Assigned task -> Return, verbatim, the stretch of lines from the first line through the line containing "Time Fight.", both included.

═════ Data to examine

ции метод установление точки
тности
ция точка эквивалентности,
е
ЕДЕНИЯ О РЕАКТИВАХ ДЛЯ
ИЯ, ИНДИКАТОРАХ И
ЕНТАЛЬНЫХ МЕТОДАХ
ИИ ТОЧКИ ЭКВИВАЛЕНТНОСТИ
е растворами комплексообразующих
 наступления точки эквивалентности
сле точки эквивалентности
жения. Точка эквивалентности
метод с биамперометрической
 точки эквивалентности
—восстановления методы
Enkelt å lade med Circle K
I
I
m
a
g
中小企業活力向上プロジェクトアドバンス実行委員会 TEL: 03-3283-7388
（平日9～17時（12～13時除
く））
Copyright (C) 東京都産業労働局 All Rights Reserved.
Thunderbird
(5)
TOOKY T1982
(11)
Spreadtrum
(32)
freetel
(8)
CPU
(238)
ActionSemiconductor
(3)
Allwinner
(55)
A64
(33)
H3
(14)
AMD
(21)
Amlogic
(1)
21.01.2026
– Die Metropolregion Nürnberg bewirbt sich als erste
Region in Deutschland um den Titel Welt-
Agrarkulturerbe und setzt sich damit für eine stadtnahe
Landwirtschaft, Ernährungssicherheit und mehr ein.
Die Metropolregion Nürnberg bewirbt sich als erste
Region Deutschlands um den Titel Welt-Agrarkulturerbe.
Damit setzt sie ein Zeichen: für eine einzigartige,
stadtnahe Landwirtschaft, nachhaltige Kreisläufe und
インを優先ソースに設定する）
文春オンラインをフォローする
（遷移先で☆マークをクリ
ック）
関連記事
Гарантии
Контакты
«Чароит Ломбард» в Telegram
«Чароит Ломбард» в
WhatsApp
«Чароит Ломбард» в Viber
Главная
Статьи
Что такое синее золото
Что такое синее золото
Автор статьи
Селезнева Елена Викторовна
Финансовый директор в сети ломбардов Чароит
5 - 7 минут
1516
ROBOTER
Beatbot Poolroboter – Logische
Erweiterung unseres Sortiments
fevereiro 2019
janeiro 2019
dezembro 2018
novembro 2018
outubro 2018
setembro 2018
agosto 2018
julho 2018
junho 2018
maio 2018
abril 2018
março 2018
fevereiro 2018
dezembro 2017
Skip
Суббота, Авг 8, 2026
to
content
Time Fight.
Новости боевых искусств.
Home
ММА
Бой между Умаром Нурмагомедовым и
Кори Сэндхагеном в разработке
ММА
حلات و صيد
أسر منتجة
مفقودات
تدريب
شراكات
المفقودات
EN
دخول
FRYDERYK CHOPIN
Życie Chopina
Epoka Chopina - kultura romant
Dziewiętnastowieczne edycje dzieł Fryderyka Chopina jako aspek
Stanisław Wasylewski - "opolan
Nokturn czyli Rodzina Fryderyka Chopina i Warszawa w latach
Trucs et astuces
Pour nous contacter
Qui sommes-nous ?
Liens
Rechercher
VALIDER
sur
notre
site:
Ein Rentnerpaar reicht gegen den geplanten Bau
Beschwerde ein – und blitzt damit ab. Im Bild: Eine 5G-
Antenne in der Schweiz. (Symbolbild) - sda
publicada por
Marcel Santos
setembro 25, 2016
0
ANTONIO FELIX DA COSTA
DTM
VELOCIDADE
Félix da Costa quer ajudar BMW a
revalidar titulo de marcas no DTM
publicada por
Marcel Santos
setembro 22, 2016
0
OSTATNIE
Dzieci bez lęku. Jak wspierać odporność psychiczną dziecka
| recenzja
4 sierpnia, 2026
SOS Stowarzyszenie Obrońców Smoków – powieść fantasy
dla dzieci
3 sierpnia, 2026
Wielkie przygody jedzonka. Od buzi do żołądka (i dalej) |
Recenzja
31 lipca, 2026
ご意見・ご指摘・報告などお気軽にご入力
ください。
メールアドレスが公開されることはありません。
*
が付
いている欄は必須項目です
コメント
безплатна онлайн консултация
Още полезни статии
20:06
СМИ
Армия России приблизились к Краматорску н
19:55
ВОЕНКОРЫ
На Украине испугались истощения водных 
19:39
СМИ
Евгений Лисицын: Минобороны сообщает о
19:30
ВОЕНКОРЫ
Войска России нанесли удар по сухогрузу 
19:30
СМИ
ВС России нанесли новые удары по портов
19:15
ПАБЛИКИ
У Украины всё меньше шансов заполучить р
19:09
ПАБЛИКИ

══════════

Answer to this exercise ->
ции метод установление точки
тности
ция точка эквивалентности,
е
ЕДЕНИЯ О РЕАКТИВАХ ДЛЯ
ИЯ, ИНДИКАТОРАХ И
ЕНТАЛЬНЫХ МЕТОДАХ
ИИ ТОЧКИ ЭКВИВАЛЕНТНОСТИ
е растворами комплексообразующих
 наступления точки эквивалентности
сле точки эквивалентности
жения. Точка эквивалентности
метод с биамперометрической
 точки эквивалентности
—восстановления методы
Enkelt å lade med Circle K
I
I
m
a
g
中小企業活力向上プロジェクトアドバンス実行委員会 TEL: 03-3283-7388
（平日9～17時（12～13時除
く））
Copyright (C) 東京都産業労働局 All Rights Reserved.
Thunderbird
(5)
TOOKY T1982
(11)
Spreadtrum
(32)
freetel
(8)
CPU
(238)
ActionSemiconductor
(3)
Allwinner
(55)
A64
(33)
H3
(14)
AMD
(21)
Amlogic
(1)
21.01.2026
– Die Metropolregion Nürnberg bewirbt sich als erste
Region in Deutschland um den Titel Welt-
Agrarkulturerbe und setzt sich damit für eine stadtnahe
Landwirtschaft, Ernährungssicherheit und mehr ein.
Die Metropolregion Nürnberg bewirbt sich als erste
Region Deutschlands um den Titel Welt-Agrarkulturerbe.
Damit setzt sie ein Zeichen: für eine einzigartige,
stadtnahe Landwirtschaft, nachhaltige Kreisläufe und
インを優先ソースに設定する）
文春オンラインをフォローする
（遷移先で☆マークをクリ
ック）
関連記事
Гарантии
Контакты
«Чароит Ломбард» в Telegram
«Чароит Ломбард» в
WhatsApp
«Чароит Ломбард» в Viber
Главная
Статьи
Что такое синее золото
Что такое синее золото
Автор статьи
Селезнева Елена Викторовна
Финансовый директор в сети ломбардов Чароит
5 - 7 минут
1516
ROBOTER
Beatbot Poolroboter – Logische
Erweiterung unseres Sortiments
fevereiro 2019
janeiro 2019
dezembro 2018
novembro 2018
outubro 2018
setembro 2018
agosto 2018
julho 2018
junho 2018
maio 2018
abril 2018
março 2018
fevereiro 2018
dezembro 2017
Skip
Суббота, Авг 8, 2026
to
content
Time Fight.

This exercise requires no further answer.